The apartment not only is newly-renovated but stocked with household items the family would need.
But the family still will need food and clothing, said Mueller.
“When they arrive, we'll have to go and get them some winter outerwear,” she noted.
While in Thunder Bay last week, Mueller met with a representative from the Diocesan Office of Refugee Services (DOORS) and went grocery shopping with Imad to get items the family would like but are not available in Fort Frances.
“It was very interesting because his wife made a grocery list and it was all in Arabic,” remarked Mueller.
“I thought, 'Oh my gosh.' But that's what it will be like for them when they see our alphabet.”
In order to give the new family time to adjust, Mueller noted there are no immediate plans for a “welcome” party here.
“The Respect committee was going to plan a sort of welcome party for them, for the town, but then we heard that [refugees] can be a little bit shy,” said Mueller.
“They don't know what's going on, they don't understand the language,” she reasoned.
“I think we'll wait a little bit and see how that goes," Mueller added. "We don't want to overwhelm them.”
But she did offer some advice to local residents who might meet Bashar and his family once they arrive.
“If people see them out and about, just say, 'Hello' and 'Welcome,' and that's enough,” Mueller said.
“They're not used to handshakes and hugs like we are. It's not in their culture,” she added.
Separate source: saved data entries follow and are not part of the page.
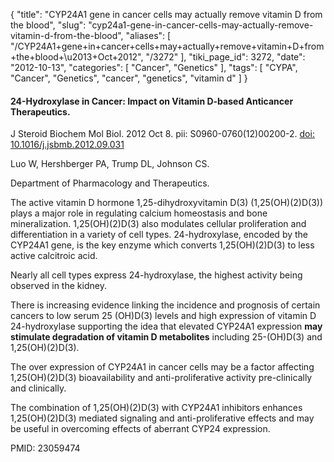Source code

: {
    "title": "CYP24A1 gene in cancer cells may actually remove vitamin D from the blood",
    "slug": "cyp24a1-gene-in-cancer-cells-may-actually-remove-vitamin-d-from-the-blood",
    "aliases": [
        "/CYP24A1+gene+in+cancer+cells+may+actually+remove+vitamin+D+from+the+blood+\u2013+Oct+2012",
        "/3272"
    ],
    "tiki_page_id": 3272,
    "date": "2012-10-13",
    "categories": [
        "Cancer",
        "Genetics"
    ],
    "tags": [
        "CYPA",
        "Cancer",
        "Genetics",
        "cancer",
        "genetics",
        "vitamin d"
    ]
}


#### 24-Hydroxylase in Cancer: Impact on Vitamin D-based Anticancer Therapeutics.

J Steroid Biochem Mol Biol. 2012 Oct 8. pii: S0960-0760(12)00200-2. [doi: 10.1016/j.jsbmb.2012.09.031](https://doi.org/10.1016/j.jsbmb.2012.09.031)

Luo W, Hershberger PA, Trump DL, Johnson CS.

Department of Pharmacology and Therapeutics.

The active vitamin D hormone 1,25-dihydroxyvitamin D(3) (1,25(OH)(2)D(3)) plays a major role in regulating calcium homeostasis and bone mineralization. 1,25(OH)(2)D(3) also modulates cellular proliferation and differentiation in a variety of cell types. 24-hydroxylase, encoded by the CYP24A1 gene, is the key enzyme which converts 1,25(OH)(2)D(3) to less active calcitroic acid. 

Nearly all cell types express 24-hydroxylase, the highest activity being observed in the kidney. 

There is increasing evidence linking the incidence and prognosis of certain cancers to low serum 25 (OH)D(3) levels and high expression of vitamin D 24-hydroxylase supporting the idea that elevated CYP24A1 expression  **may stimulate degradation of vitamin D metabolites**  including 25-(OH)D(3) and 1,25(OH)(2)D(3). 

The over expression of CYP24A1 in cancer cells may be a factor affecting 1,25(OH)(2)D(3) bioavailability and anti-proliferative activity pre-clinically and clinically. 

The combination of 1,25(OH)(2)D(3) with CYP24A1 inhibitors enhances 1,25(OH)(2)D(3) mediated signaling and anti-proliferative effects and may be useful in overcoming effects of aberrant CYP24 expression.

PMID: 23059474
“But Imad has already told them to expect to be hugged. So that's good.”
Mueller said the community has been very generous over the past two years, and “Families for Families” is not asking for more help.
But if people want to do something more for the family, especially with various organizations doing Christmas charity drives in the near future, donations of gift cards for Safeway for food, for example, would be most welcome.
After all, they're a family of six and “on a pretty limited budget,” Mueller conceded.
To donate, contact the Knox United Church office at 274-4543 or firstname.lastname@example.org, or St. Mary's Church parish (274-5233).
Looking ahead, “Families for Families” is waiting for a second Iraqi refugee family to be cleared to come here.
The family has completed all of its immigration requirements and currently is undergoing background checks.
The two families are related; the mother of the second family is the sister of Bashar.